Lesen Sie Ihre Logdateien indem Sie Programme wie logwatch oder logcheck verwenden. Diese Tools machen das Log Lese Leben einfacher. Die Programme gehen von Zeit zu Zeit durch Ihre Logdateien und erstellen einen Bericht über Bereiche die Sie wünschen.

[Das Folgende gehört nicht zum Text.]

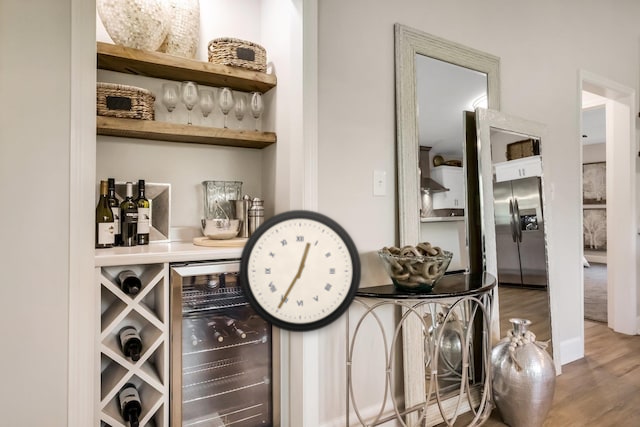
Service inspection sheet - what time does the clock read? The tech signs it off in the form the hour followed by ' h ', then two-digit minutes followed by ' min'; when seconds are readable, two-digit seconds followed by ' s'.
12 h 35 min
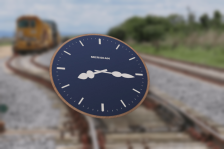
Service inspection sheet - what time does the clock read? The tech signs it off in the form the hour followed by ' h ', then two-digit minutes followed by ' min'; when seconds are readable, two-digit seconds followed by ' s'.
8 h 16 min
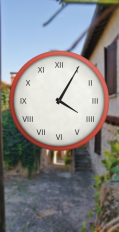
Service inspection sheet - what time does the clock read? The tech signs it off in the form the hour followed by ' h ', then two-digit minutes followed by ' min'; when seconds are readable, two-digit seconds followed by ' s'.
4 h 05 min
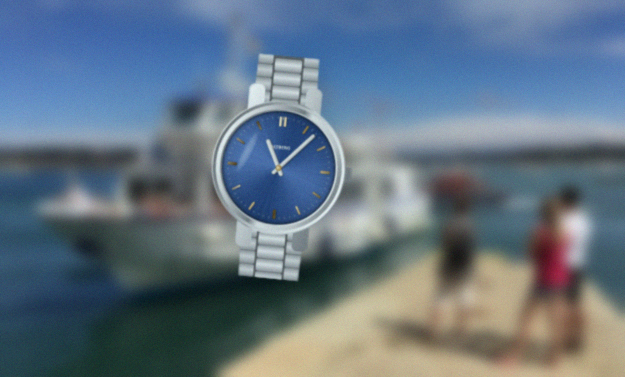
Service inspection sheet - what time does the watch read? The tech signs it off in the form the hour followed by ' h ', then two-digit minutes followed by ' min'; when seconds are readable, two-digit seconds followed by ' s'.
11 h 07 min
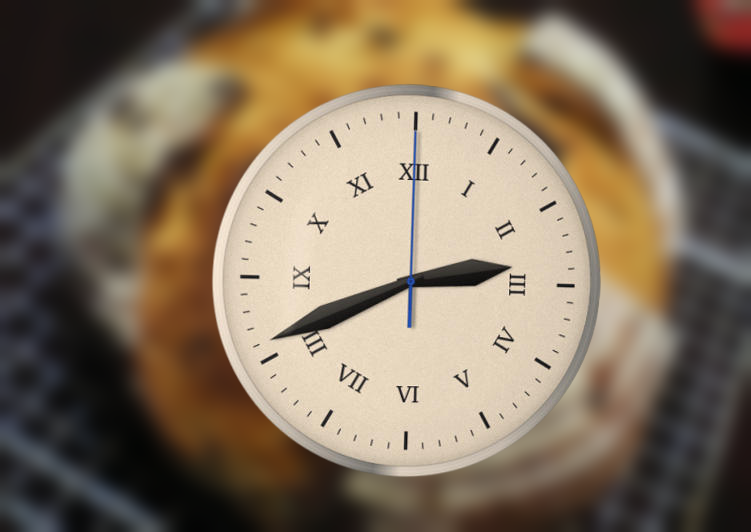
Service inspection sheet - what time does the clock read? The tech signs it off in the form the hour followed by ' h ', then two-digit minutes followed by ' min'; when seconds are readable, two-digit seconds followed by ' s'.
2 h 41 min 00 s
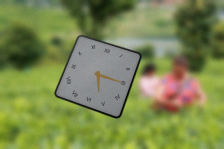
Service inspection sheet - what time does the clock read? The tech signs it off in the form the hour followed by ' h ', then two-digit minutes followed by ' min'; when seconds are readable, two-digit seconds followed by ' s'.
5 h 15 min
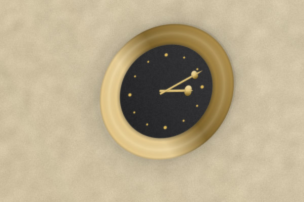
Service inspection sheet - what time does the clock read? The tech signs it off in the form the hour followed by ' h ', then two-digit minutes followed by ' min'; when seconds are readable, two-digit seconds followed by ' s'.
3 h 11 min
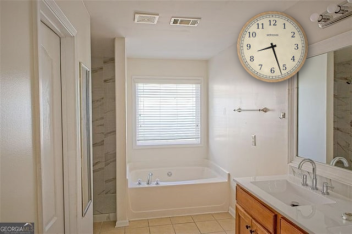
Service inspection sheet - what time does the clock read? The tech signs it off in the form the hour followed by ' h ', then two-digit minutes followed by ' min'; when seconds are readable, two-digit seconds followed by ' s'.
8 h 27 min
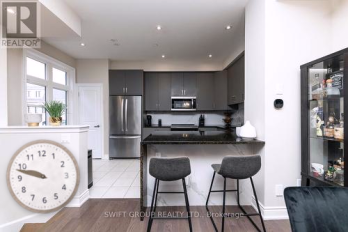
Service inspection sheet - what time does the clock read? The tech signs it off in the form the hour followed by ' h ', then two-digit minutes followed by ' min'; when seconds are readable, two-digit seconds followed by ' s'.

Stellen Sie sicher, das der LogLevel auf INFO oder DEBUG in der sshd_config gesetzt wird:

LogLevel INFO

Tipp Nr. 20: Einspielen von Sicherheitsupdates von OpenSSH und des Betriebssystemes

Es wird empfohlen Programme wie yum, apt-get, freebsd-update usw. zu verwenden um Ihr System Up to Date zu halten und die neuersten Sicherheits Patches einzuspielen.

Andere Möglichkeiten

Um die OpenSSH-Version zu verstecken, müssen Sie Quellcode aktualisieren und openssh wieder neu kompilieren . Vergewissern Sie sich das folgende Optionen in sshd_config aktiviert sind:

# Turn on privilege separation
UsePrivilegeSeparation yes

# Prevent the use of insecure home directory and key file permissions
StrictModes yes

# Turn on  reverse name checking  VerifyReverseMapping
yes

# Do you need port forwarding?
AllowTcpForwarding no
X11Forwarding no

#  Specifies whether password authentication is allowed.  The default is yes.
PasswordAuthentication no

Überprüfen der sshd_config Datei bevor neu gestartet oder geladen wird: # /usr/sbin/sshd -t

Sicherere und dichtere SSH Sicherheit mit two-factor oder three-factor (oder mehr) Autentifizierung

Quellen:

  1. Das offizielle OpenSSH Project.
  2. Tool for testing bruteforce SSH: Github SSHbrute by gotr00t0day
  3. man pages sshd_config, ssh_config, tcpd, yum,and apt-get.